Die rebellischen Gesichter Nashvilles
Das erste Album der Raconteurs erschien, weil Jack White und Brendan Benson es einfach wollten. Niemand hatte irgendetwas von Ihnen erwartet. Dann kam der Erfolg. Und danach die Pflichten. Oder etwa doch nicht? Ein Wahlheimatbesuch.
Nashville, Tennessee, erste Eindrücke. Der Horizont: ein Betongewucher. In der lauen Frühlingsluft der Geruch von synthetischem Zimt. Von der Straße her das Brummen von Cherokee-Jeeps mit überdimensionierten Reifen und christlichen Aufklebern an den Stoßstangen. Irgendwo das fernwehgetränkte Hupen eines Güterzugs, der sich unendlich langsam und in unendlicher Länge durch die „Music City“ schleppt. Und mittendrin in dieser 2ist-Century-Metropole der Broadway, eine Enklave aus einer Zeit, in der Download noch was mit Kisten und Planenwagen zu tun hatte.
Dicht drängen sich hier die Cadillac Ranches, Paradise Parks und Full Moon Saloons, aus denen schon am Mittag live die Westem-Jodler säuseln. Souvenir-Shops der „made in China“-Art, der Plattenshop von „Grand Ole Opry“-Legende Ernest Tubb („Grand Ole Opry“ ist die langlebigste US-Radioshow; seit 1925 sendet sie jede Woche Country-Konzerte aus Nashville – Anm. d. Red.), dann auch ein paar Kleiderläden.
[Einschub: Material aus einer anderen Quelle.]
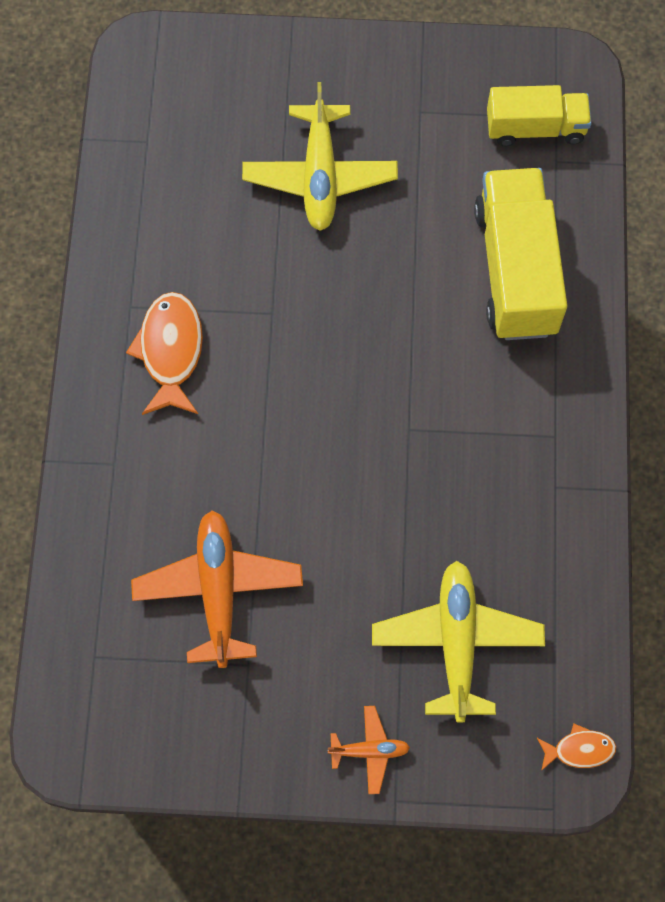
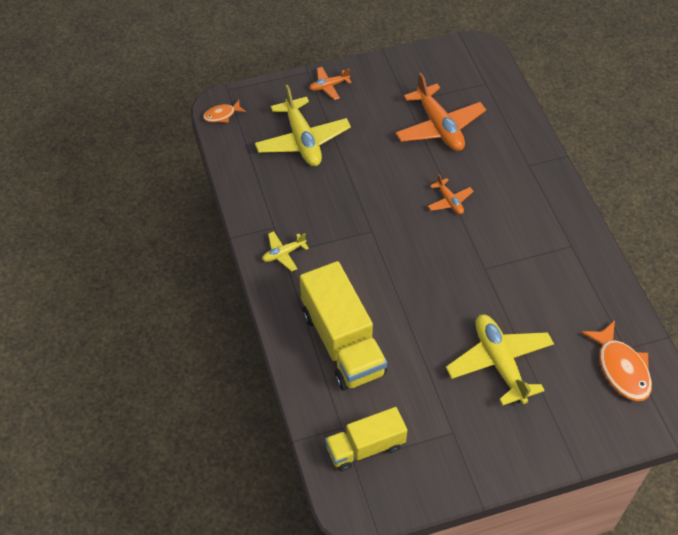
camera: 160 degrees right, 15 degrees down
orange fish [126,292,203,415] -> orange fish moved to [581,320,652,401]
none -> yellow plane [262,231,309,271]
none -> orange plane [428,174,474,214]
Sie sind zum Bersten gefüllt mit Cowboystiefeln, Pistolenhalftern und klassischen Bonanza-Lederjacken. Qualitätsware, versteht sich. Quasi die Armanis des wilden Südens. Der Außenseiter steht vor einem Rätsel: Wo hört hier die Passion auf? Wo beginnt die Ironie? Die Frage geht an Jack White, den Mann aus Detroit, der seinen Wohnsitz wie die drei anderen Mitglieder der Raconteurs nach Nashville verlegt hat.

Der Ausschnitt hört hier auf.